The enterprise server is faster, but for a first homelab you won’t come close to using its capacity. You’re paying to idle 16 cores.
Which should you buy?
Use this decision tree.
Buy a Raspberry Pi 5 if:
- You want a single-purpose device (Pi-hole, Home Assistant, etc.) and you know exactly what it’s for.
- Power and silence are hard requirements (bedroom, solar, battery).
- You’re at the “is homelabbing for me at all?” stage and want to spend as little as possible.
Buy a mini PC if:
- You want to run Proxmox, Docker, and a handful of services.
- You want to try things, change your mind, and add services over time.
- You need the homelab to live in a normal living space.
- This is your first homelab and you’re not sure yet what you’ll end up running.
Buy a used enterprise server if:
- You have a basement, garage, or dedicated equipment room.
- You specifically want to learn enterprise-grade hardware and out-of-band management.
- You have a clear plan for workloads that need 16+ cores and 64GB+ RAM.
- Power and noise genuinely don’t matter for your situation.

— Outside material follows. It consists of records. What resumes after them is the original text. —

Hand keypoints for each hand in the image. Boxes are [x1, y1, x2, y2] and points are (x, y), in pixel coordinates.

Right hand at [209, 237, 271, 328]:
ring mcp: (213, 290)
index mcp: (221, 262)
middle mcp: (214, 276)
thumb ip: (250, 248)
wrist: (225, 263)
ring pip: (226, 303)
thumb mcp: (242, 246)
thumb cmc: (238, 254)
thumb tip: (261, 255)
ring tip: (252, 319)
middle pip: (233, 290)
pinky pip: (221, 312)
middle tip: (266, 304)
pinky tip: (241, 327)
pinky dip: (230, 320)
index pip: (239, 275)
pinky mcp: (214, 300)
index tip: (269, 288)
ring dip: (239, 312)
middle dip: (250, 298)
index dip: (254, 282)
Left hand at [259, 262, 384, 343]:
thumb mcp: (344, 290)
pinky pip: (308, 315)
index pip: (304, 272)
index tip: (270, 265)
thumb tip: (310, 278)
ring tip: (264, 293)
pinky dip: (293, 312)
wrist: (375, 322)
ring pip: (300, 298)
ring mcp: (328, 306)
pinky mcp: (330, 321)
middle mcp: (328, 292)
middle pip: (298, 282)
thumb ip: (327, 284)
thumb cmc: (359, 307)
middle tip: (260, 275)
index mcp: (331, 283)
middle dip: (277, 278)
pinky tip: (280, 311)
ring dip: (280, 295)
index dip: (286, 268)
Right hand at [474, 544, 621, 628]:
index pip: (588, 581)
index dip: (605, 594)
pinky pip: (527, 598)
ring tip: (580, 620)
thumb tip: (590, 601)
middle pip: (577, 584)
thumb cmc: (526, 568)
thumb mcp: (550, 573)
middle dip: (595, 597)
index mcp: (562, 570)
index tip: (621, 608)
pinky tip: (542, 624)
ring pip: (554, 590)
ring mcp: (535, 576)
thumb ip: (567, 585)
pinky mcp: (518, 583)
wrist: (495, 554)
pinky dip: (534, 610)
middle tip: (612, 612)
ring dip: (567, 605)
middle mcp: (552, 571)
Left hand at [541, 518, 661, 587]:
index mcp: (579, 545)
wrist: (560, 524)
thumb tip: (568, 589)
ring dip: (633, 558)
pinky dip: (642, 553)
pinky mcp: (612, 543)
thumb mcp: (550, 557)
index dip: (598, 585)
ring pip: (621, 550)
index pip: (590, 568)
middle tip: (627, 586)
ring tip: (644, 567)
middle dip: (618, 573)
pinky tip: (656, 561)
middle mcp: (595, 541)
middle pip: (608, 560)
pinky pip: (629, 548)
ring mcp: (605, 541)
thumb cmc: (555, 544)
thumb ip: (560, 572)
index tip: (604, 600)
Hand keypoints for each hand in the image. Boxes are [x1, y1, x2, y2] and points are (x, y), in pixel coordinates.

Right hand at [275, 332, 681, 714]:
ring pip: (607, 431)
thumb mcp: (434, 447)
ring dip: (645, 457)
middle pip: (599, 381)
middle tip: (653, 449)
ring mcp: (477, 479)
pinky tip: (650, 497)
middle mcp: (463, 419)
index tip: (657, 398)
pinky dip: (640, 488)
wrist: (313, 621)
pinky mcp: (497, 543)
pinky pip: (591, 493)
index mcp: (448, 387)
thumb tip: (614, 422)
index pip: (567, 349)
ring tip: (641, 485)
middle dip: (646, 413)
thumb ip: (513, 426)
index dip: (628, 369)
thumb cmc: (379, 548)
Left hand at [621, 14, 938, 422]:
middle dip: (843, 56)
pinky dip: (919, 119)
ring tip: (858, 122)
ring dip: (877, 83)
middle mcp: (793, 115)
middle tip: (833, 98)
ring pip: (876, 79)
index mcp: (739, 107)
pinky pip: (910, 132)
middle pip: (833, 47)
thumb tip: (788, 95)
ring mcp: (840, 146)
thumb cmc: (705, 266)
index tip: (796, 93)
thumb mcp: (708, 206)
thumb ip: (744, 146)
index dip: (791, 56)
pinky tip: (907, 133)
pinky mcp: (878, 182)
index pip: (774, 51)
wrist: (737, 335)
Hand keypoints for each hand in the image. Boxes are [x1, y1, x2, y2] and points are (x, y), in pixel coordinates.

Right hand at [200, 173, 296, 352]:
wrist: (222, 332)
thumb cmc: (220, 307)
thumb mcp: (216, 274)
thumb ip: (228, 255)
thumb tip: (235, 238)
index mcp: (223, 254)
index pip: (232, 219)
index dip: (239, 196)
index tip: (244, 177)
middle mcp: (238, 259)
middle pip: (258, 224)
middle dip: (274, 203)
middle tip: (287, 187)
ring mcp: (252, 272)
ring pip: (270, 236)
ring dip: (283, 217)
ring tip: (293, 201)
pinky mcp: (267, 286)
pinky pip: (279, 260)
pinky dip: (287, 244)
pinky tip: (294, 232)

For 90% of people starting their first homelab: get a mini PC. If you outgrow it in a year, you’ve paid for it many times over in learning, and you can add a second node or upgrade without regret. You can see a full build sheet in the budget homelab starter stack, which lays out what to buy around the mini PC to complete a working setup.
The honest summary
The homelab forums will tell you there’s a right answer. There isn’t. There’s a right answer for your constraints. A Pi is right when the job is small and the constraints are tight. A used server is right when the job is big and the constraints are loose. A mini PC is right for almost everything in between, which is where most first homelabs actually live.
Start with the mini PC. If you need something bigger or smaller later, that purchase will tell you exactly what to buy next.